M. Philippe Dessertine. - Dans le dernier chapitre de mon livre - même si sa taille a été largement réduite par mon éditeur -, je parle de l'importance de la culture et de l'art dans la période de changement que nous connaissons. C'est un élément fondamental : de tels changements de repères, gigantesques, vécus par chacun dans une période extrêmement courte, font de l'art et de la culture des éléments cruciaux pour tout humain, lui permettant de se rattacher à des racines profondes et d'explorer le futur qui vient.
J'ai été frappé, lorsque l'Allemagne a été réunifiée, de la déclaration du chancelier Kohl selon laquelle Berlin devait devenir la plus grande ville d'art du monde. L'objectif était non pas simplement d'acquérir une certaine réputation, mais également de faire jouer un rôle essentiel à la culture pour accompagner cette mutation. Favoriser l'art et la culture est un enjeu central pour atténuer le malaise des populations en général et réduire le risque que cet état d'esprit se traduise par des votes extrêmes ou par des affrontements politiques excédant ce que nous sommes en mesure d'attendre d'une démocratie.

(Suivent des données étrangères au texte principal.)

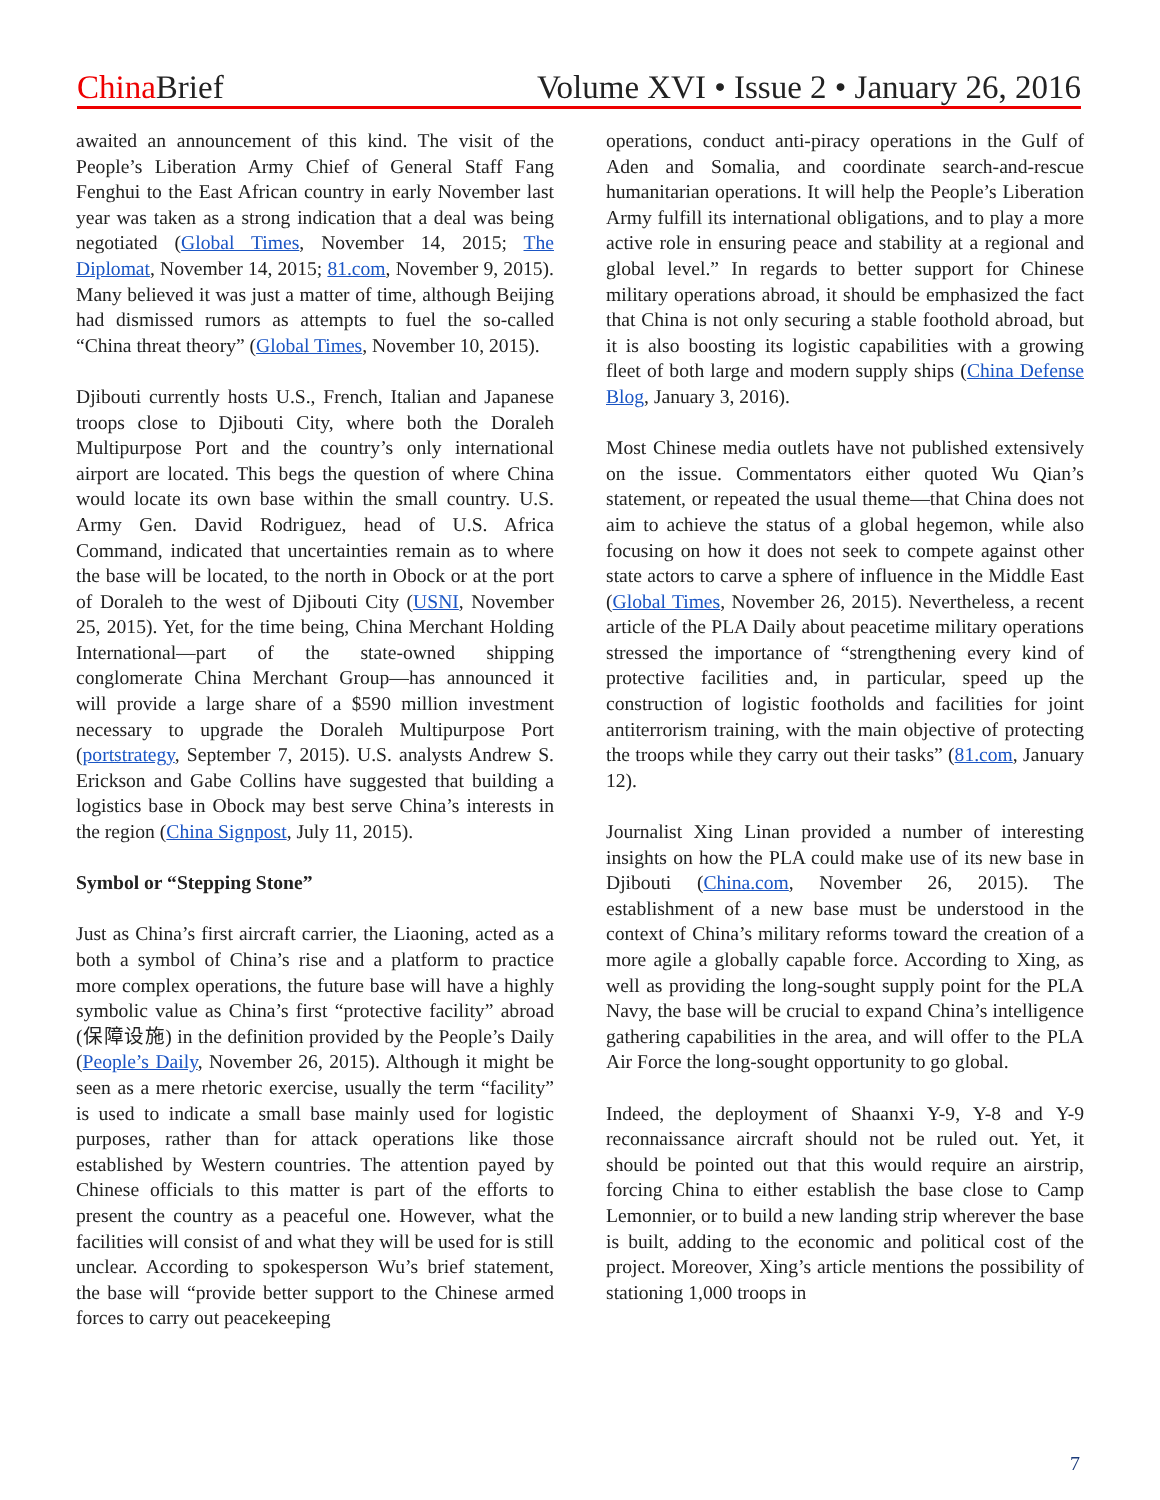China Brief Volume XVI • Issue 2 • January 26, 2016
awaited an announcement of this kind. The visit of the People’s Liberation Army Chief of General Staff Fang Fenghui to the East African country in early November last year was taken as a strong indication that a deal was being negotiated (Global Times, November 14, 2015; The Diplomat, November 14, 2015; 81.com, November 9, 2015). Many believed it was just a matter of time, although Beijing had dismissed rumors as attempts to fuel the so-called “China threat theory” (Global Times, November 10, 2015).
Djibouti currently hosts U.S., French, Italian and Japanese troops close to Djibouti City, where both the Doraleh Multipurpose Port and the country’s only international airport are located. This begs the question of where China would locate its own base within the small country. U.S. Army Gen. David Rodriguez, head of U.S. Africa Command, indicated that uncertainties remain as to where the base will be located, to the north in Obock or at the port of Doraleh to the west of Djibouti City (USNI, November 25, 2015). Yet, for the time being, China Merchant Holding International—part of the state-owned shipping conglomerate China Merchant Group—has announced it will provide a large share of a $590 million investment necessary to upgrade the Doraleh Multipurpose Port (portstrategy, September 7, 2015). U.S. analysts Andrew S. Erickson and Gabe Collins have suggested that building a logistics base in Obock may best serve China’s interests in the region (China Signpost, July 11, 2015).
Symbol or “Stepping Stone”
Just as China’s first aircraft carrier, the Liaoning, acted as a both a symbol of China’s rise and a platform to practice more complex operations, the future base will have a highly symbolic value as China’s first “protective facility” abroad (保障设施) in the definition provided by the People’s Daily (People’s Daily, November 26, 2015). Although it might be seen as a mere rhetoric exercise, usually the term “facility” is used to indicate a small base mainly used for logistic purposes, rather than for attack operations like those established by Western countries. The attention payed by Chinese officials to this matter is part of the efforts to present the country as a peaceful one. However, what the facilities will consist of and what they will be used for is still unclear. According to spokesperson Wu’s brief statement, the base will “provide better support to the Chinese armed forces to carry out peacekeeping
operations, conduct anti-piracy operations in the Gulf of Aden and Somalia, and coordinate search-and-rescue humanitarian operations. It will help the People’s Liberation Army fulfill its international obligations, and to play a more active role in ensuring peace and stability at a regional and global level.” In regards to better support for Chinese military operations abroad, it should be emphasized the fact that China is not only securing a stable foothold abroad, but it is also boosting its logistic capabilities with a growing fleet of both large and modern supply ships (China Defense Blog, January 3, 2016).
Most Chinese media outlets have not published extensively on the issue. Commentators either quoted Wu Qian’s statement, or repeated the usual theme—that China does not aim to achieve the status of a global hegemon, while also focusing on how it does not seek to compete against other state actors to carve a sphere of influence in the Middle East (Global Times, November 26, 2015). Nevertheless, a recent article of the PLA Daily about peacetime military operations stressed the importance of “strengthening every kind of protective facilities and, in particular, speed up the construction of logistic footholds and facilities for joint antiterrorism training, with the main objective of protecting the troops while they carry out their tasks” (81.com, January 12).
Journalist Xing Linan provided a number of interesting insights on how the PLA could make use of its new base in Djibouti (China.com, November 26, 2015). The establishment of a new base must be understood in the context of China’s military reforms toward the creation of a more agile a globally capable force. According to Xing, as well as providing the long-sought supply point for the PLA Navy, the base will be crucial to expand China’s intelligence gathering capabilities in the area, and will offer to the PLA Air Force the long-sought opportunity to go global.
Indeed, the deployment of Shaanxi Y-9, Y-8 and Y-9 reconnaissance aircraft should not be ruled out. Yet, it should be pointed out that this would require an airstrip, forcing China to either establish the base close to Camp Lemonnier, or to build a new landing strip wherever the base is built, adding to the economic and political cost of the project. Moreover, Xing’s article mentions the possibility of stationing 1,000 troops in
7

Dans la société, l'horizontalité supplante d'ores et déjà la verticalité. J'y vois un parallèle avec l'échelle locale, qui, en nous rattachant aux modes de fonctionnement ancestraux de notre société européenne et occidentale, nous rassure. Le village est en France une référence constante, notre pays comptant 35 000 communes, contre 74 000 en Europe. L'épilogue de mon livre porte sur ce sujet important.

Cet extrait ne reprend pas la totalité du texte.